If you're facing the gateway issue I described before, configuring static routes should serve as a workaround. If this isn't the issue you're facing, I didn't understand your problem. However, I guess the gateway issue will be resolved soon: https://github.com/opnsense/core/issues/5956. OPNsense is great and I have a lot of respect for the devs.

I think it is, what I'm doing now is clicking edit in gateways and changing nothing, for the monitor IP to go online.
will try that static route approach, as it is bother some to keeps doing it.

hope the patcht/fix we dont have to wait long.
thanks

Quote from: tong2x on August 15, 2022, 12:32:43 AM
I think it is, what I'm doing now is clicking edit in gateways and changing nothing, for the monitor IP to go online.
will try that static route approach, as it is bother some to keeps doing it.

hope the patcht/fix we dont have to wait long.
thanks

Ironically, I just had a real-world test of this.  Power went out.  I had battery backups on my main internet connection and OPNsense but not my failover connection.

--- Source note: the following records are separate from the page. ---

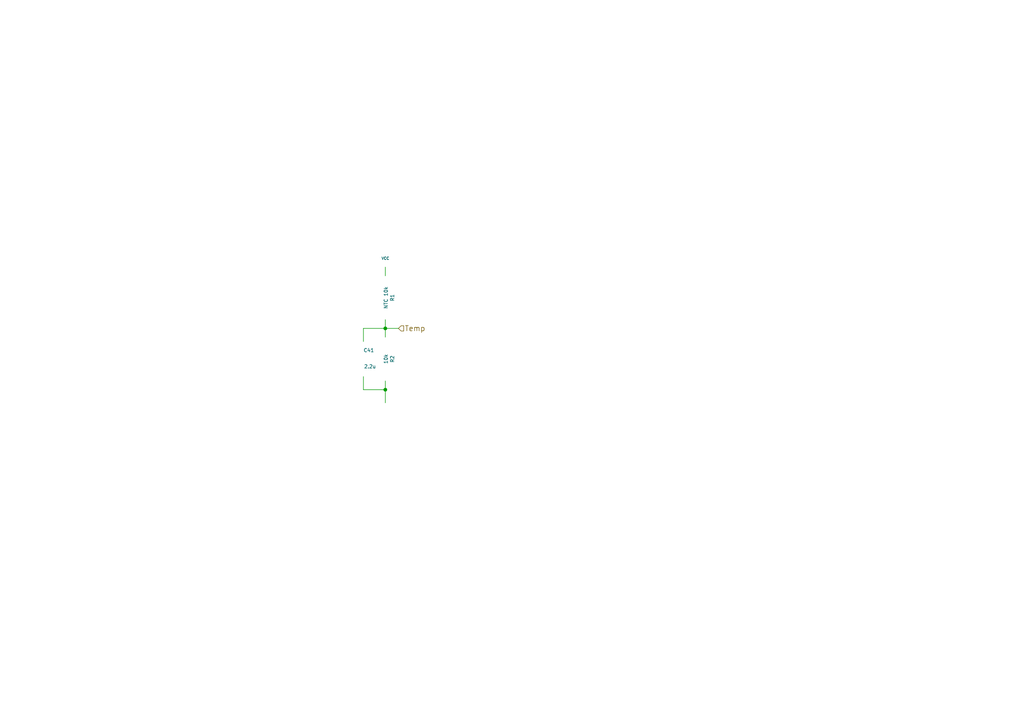
<source format=kicad_sch>
(kicad_sch (version 20230121) (generator eeschema)

  (uuid 45b2e325-9b9d-4bda-9b91-5ded8422fba5)

  (paper "A4")

  (title_block
    (title "BLDC Driver 4.11")
    (date "21 aug 2015")
    (rev "4.12")
    (company "Benjamin Vedder")
  )

  

  (junction (at 111.76 113.03) (diameter 0) (color 0 0 0 0)
    (uuid 2b0b4869-5138-4728-b788-597f88059a36)
  )
  (junction (at 111.76 95.25) (diameter 0) (color 0 0 0 0)
    (uuid 5a504ce0-eef6-40a9-b550-d077fdd878c7)
  )

  (wire (pts (xy 105.41 95.25) (xy 111.76 95.25))
    (stroke (width 0) (type default))
    (uuid 0fb63d57-5e43-4d3d-9cc4-bd0009d65dad)
  )
  (wire (pts (xy 111.76 95.25) (xy 111.76 97.79))
    (stroke (width 0) (type default))
    (uuid 41883043-096a-4482-be3b-3ce1c89cc8fb)
  )
  (wire (pts (xy 111.76 77.47) (xy 111.76 80.01))
    (stroke (width 0) (type default))
    (uuid 842a7613-09b5-4696-b502-bbdffcd8357c)
  )
  (wire (pts (xy 111.76 92.71) (xy 111.76 95.25))
    (stroke (width 0) (type default))
    (uuid 9c007b21-8c09-45b6-aa3b-ce52baebf82d)
  )
  (wire (pts (xy 105.41 95.25) (xy 105.41 99.06))
    (stroke (width 0) (type default))
    (uuid a4e852e8-7f08-4b30-981b-2386b569afad)
  )
  (wire (pts (xy 111.76 110.49) (xy 111.76 113.03))
    (stroke (width 0) (type default))
    (uuid a7cc5a92-96c1-4280-950a-fb781295ed27)
  )
  (wire (pts (xy 111.76 113.03) (xy 111.76 116.84))
    (stroke (width 0) (type default))
    (uuid cee98c54-3cd9-4824-9e0e-7c5ceefa01dc)
  )
  (wire (pts (xy 111.76 95.25) (xy 115.57 95.25))
    (stroke (width 0) (type default))
    (uuid d958f1c2-fda4-4b9d-afe1-8c6a98f6fff3)
  )
  (wire (pts (xy 105.41 113.03) (xy 111.76 113.03))
    (stroke (width 0) (type default))
    (uuid e827a54a-649a-46e7-be3f-dcfc5a096b19)
  )
  (wire (pts (xy 105.41 109.22) (xy 105.41 113.03))
    (stroke (width 0) (type default))
    (uuid eea5cba0-4a3f-4b12-b72d-7f3a09e436b0)
  )

  (hierarchical_label "Temp" (shape input) (at 115.57 95.25 0)
    (effects (font (size 1.524 1.524)) (justify left))
    (uuid 1595875f-b3a2-4842-9e59-ef4f39f7601c)
  )

  (symbol (lib_id "R-RESCUE-BLDC_4") (at 111.76 86.36 0) (unit 1)
    (in_bom yes) (on_board yes) (dnp no)
    (uuid 00000000-0000-0000-0000-00005426da2f)
    (property "Reference" "R1" (at 113.792 86.36 90)
      (effects (font (size 1.016 1.016)))
    )
    (property "Value" "NTC 10k" (at 111.9378 86.3346 90)
      (effects (font (size 1.016 1.016)))
    )
    (property "Footprint" "CRF1:SMD-0603_r" (at 109.982 86.36 90)
      (effects (font (size 0.762 0.762)) hide)
    )
    (property "Datasheet" "" (at 111.76 86.36 0)
      (effects (font (size 0.762 0.762)))
    )
    (instances
      (project "BLDC_4"
        (path "/aa61a71b-2c05-438e-989d-cc713c62216f/00000000-0000-0000-0000-000053ffb3e2"
          (reference "R1") (unit 1)
        )
      )
    )
  )

  (symbol (lib_id "R-RESCUE-BLDC_4") (at 111.76 104.14 0) (unit 1)
    (in_bom yes) (on_board yes) (dnp no)
    (uuid 00000000-0000-0000-0000-00005426daa6)
    (property "Reference" "R2" (at 113.792 104.14 90)
      (effects (font (size 1.016 1.016)))
    )
    (property "Value" "10k" (at 111.9378 104.1146 90)
      (effects (font (size 1.016 1.016)))
    )
    (property "Footprint" "CRF1:SMD-0603_r" (at 109.982 104.14 90)
      (effects (font (size 0.762 0.762)) hide)
    )
    (property "Datasheet" "" (at 111.76 104.14 0)
      (effects (font (size 0.762 0.762)))
    )
    (instances
      (project "BLDC_4"
        (path "/aa61a71b-2c05-438e-989d-cc713c62216f/00000000-0000-0000-0000-000053ffb3e2"
          (reference "R2") (unit 1)
        )
      )
    )
  )

  (symbol (lib_id "C-RESCUE-BLDC_4") (at 105.41 104.14 0) (unit 1)
    (in_bom yes) (on_board yes) (dnp no)
    (uuid 00000000-0000-0000-0000-00005426dadd)
    (property "Reference" "C41" (at 105.41 101.6 0)
      (effects (font (size 1.016 1.016)) (justify left))
    )
    (property "Value" "2.2u" (at 105.5624 106.299 0)
      (effects (font (size 1.016 1.016)) (justify left))
    )
    (property "Footprint" "CRF1:SMD-0603_c" (at 106.3752 107.95 0)
      (effects (font (size 0.762 0.762)) hide)
    )
    (property "Datasheet" "" (at 105.41 104.14 0)
      (effects (font (size 1.524 1.524)))
    )
    (instances
      (project "BLDC_4"
        (path "/aa61a71b-2c05-438e-989d-cc713c62216f/00000000-0000-0000-0000-000053ffb3e2"
          (reference "C41") (unit 1)
        )
      )
    )
  )

  (symbol (lib_id "VCC") (at 111.76 77.47 0) (unit 1)
    (in_bom yes) (on_board yes) (dnp no)
    (uuid 00000000-0000-0000-0000-00005426db11)
    (property "Reference" "#PWR023" (at 111.76 74.93 0)
      (effects (font (size 0.762 0.762)) hide)
    )
    (property "Value" "VCC" (at 111.76 74.93 0)
      (effects (font (size 0.762 0.762)))
    )
    (property "Footprint" "" (at 111.76 77.47 0)
      (effects (font (size 1.524 1.524)))
    )
    (property "Datasheet" "" (at 111.76 77.47 0)
      (effects (font (size 1.524 1.524)))
    )
    (instances
      (project "BLDC_4"
        (path "/aa61a71b-2c05-438e-989d-cc713c62216f/00000000-0000-0000-0000-000053ffb3e2"
          (reference "#PWR023") (unit 1)
        )
      )
    )
  )

  (symbol (lib_id "GND-RESCUE-BLDC_4") (at 111.76 116.84 0) (unit 1)
    (in_bom yes) (on_board yes) (dnp no)
    (uuid 00000000-0000-0000-0000-00005426db25)
    (property "Reference" "#PWR024" (at 111.76 116.84 0)
      (effects (font (size 0.762 0.762)) hide)
    )
    (property "Value" "GND" (at 111.76 118.618 0)
      (effects (font (size 0.762 0.762)) hide)
    )
    (property "Footprint" "" (at 111.76 116.84 0)
      (effects (font (size 1.524 1.524)))
    )
    (property "Datasheet" "" (at 111.76 116.84 0)
      (effects (font (size 1.524 1.524)))
    )
    (instances
      (project "BLDC_4"
        (path "/aa61a71b-2c05-438e-989d-cc713c62216f/00000000-0000-0000-0000-000053ffb3e2"
          (reference "#PWR024") (unit 1)
        )
      )
    )
  )
)

</source>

When everything came back up, the failover status never changed back to "online". I did exactly what you did; edited the "System:Gateways:Single" listing; made no changes and just saved.  Voila, back online.

Surely this can't be by design?
OPNsense 24.7.7 running on:
Dell Optiplex 3050
Intel I5-7600 @ 3.5Ghz (4 Cores)
Intel I350-T4 Nic
8G DDR4
256G SSD

August 19, 2022, 05:56:24 AM #28 Last Edit: August 19, 2022, 05:59:38 AM by tong2x
no it is a bug in 22.x, something must have changed in the code, there is already a patch, but has not yet been included in 22.7.2.

Quote# opnsense-patch e8d42b6
patch created by @franco
needs to be executed in the console, have already applied it and seems to have fixed the issue in may test.
franco said it will be included in 22.7.3, pending test reports also


https://github.com/opnsense/core/issues/5956

That should not be necessary in terms of cycling the interface.